Exercise –
Substitute "view" for every occurrence of "pose" in the data below, and reproduce the rest of the data unchanged.
------------------------------------------------
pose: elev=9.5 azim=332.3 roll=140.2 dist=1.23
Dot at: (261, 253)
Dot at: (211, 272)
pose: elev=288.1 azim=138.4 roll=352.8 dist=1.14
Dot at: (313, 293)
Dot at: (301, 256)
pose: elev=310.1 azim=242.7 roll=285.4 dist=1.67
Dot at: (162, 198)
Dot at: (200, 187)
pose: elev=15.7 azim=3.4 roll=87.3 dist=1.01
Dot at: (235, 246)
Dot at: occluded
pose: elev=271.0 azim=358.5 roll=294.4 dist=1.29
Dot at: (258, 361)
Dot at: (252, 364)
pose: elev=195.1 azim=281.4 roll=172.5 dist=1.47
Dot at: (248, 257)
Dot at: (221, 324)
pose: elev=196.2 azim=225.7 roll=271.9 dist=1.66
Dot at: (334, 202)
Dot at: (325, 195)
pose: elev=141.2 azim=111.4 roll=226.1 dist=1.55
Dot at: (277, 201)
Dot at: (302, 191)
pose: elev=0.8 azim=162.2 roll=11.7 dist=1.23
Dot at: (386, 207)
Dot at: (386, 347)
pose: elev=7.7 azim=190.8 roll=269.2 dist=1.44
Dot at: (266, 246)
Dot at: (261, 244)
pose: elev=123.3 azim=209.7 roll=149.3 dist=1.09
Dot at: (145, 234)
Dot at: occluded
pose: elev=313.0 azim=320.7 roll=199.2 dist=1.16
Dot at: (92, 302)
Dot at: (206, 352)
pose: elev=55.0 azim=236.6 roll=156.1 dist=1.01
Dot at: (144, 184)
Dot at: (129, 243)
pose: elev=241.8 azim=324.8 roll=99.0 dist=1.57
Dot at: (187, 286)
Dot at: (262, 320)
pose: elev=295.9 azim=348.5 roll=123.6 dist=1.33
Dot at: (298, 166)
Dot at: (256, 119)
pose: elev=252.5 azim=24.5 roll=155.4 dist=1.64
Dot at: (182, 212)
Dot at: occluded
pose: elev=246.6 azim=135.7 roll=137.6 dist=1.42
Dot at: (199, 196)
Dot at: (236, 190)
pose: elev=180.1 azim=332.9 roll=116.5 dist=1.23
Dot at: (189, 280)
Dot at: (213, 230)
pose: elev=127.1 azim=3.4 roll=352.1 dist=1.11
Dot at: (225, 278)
------------------------------------------------
Worked solution –
view: elev=9.5 azim=332.3 roll=140.2 dist=1.23
Dot at: (261, 253)
Dot at: (211, 272)
view: elev=288.1 azim=138.4 roll=352.8 dist=1.14
Dot at: (313, 293)
Dot at: (301, 256)
view: elev=310.1 azim=242.7 roll=285.4 dist=1.67
Dot at: (162, 198)
Dot at: (200, 187)
view: elev=15.7 azim=3.4 roll=87.3 dist=1.01
Dot at: (235, 246)
Dot at: occluded
view: elev=271.0 azim=358.5 roll=294.4 dist=1.29
Dot at: (258, 361)
Dot at: (252, 364)
view: elev=195.1 azim=281.4 roll=172.5 dist=1.47
Dot at: (248, 257)
Dot at: (221, 324)
view: elev=196.2 azim=225.7 roll=271.9 dist=1.66
Dot at: (334, 202)
Dot at: (325, 195)
view: elev=141.2 azim=111.4 roll=226.1 dist=1.55
Dot at: (277, 201)
Dot at: (302, 191)
view: elev=0.8 azim=162.2 roll=11.7 dist=1.23
Dot at: (386, 207)
Dot at: (386, 347)
view: elev=7.7 azim=190.8 roll=269.2 dist=1.44
Dot at: (266, 246)
Dot at: (261, 244)
view: elev=123.3 azim=209.7 roll=149.3 dist=1.09
Dot at: (145, 234)
Dot at: occluded
view: elev=313.0 azim=320.7 roll=199.2 dist=1.16
Dot at: (92, 302)
Dot at: (206, 352)
view: elev=55.0 azim=236.6 roll=156.1 dist=1.01
Dot at: (144, 184)
Dot at: (129, 243)
view: elev=241.8 azim=324.8 roll=99.0 dist=1.57
Dot at: (187, 286)
Dot at: (262, 320)
view: elev=295.9 azim=348.5 roll=123.6 dist=1.33
Dot at: (298, 166)
Dot at: (256, 119)
view: elev=252.5 azim=24.5 roll=155.4 dist=1.64
Dot at: (182, 212)
Dot at: occluded
view: elev=246.6 azim=135.7 roll=137.6 dist=1.42
Dot at: (199, 196)
Dot at: (236, 190)
view: elev=180.1 azim=332.9 roll=116.5 dist=1.23
Dot at: (189, 280)
Dot at: (213, 230)
view: elev=127.1 azim=3.4 roll=352.1 dist=1.11
Dot at: (225, 278)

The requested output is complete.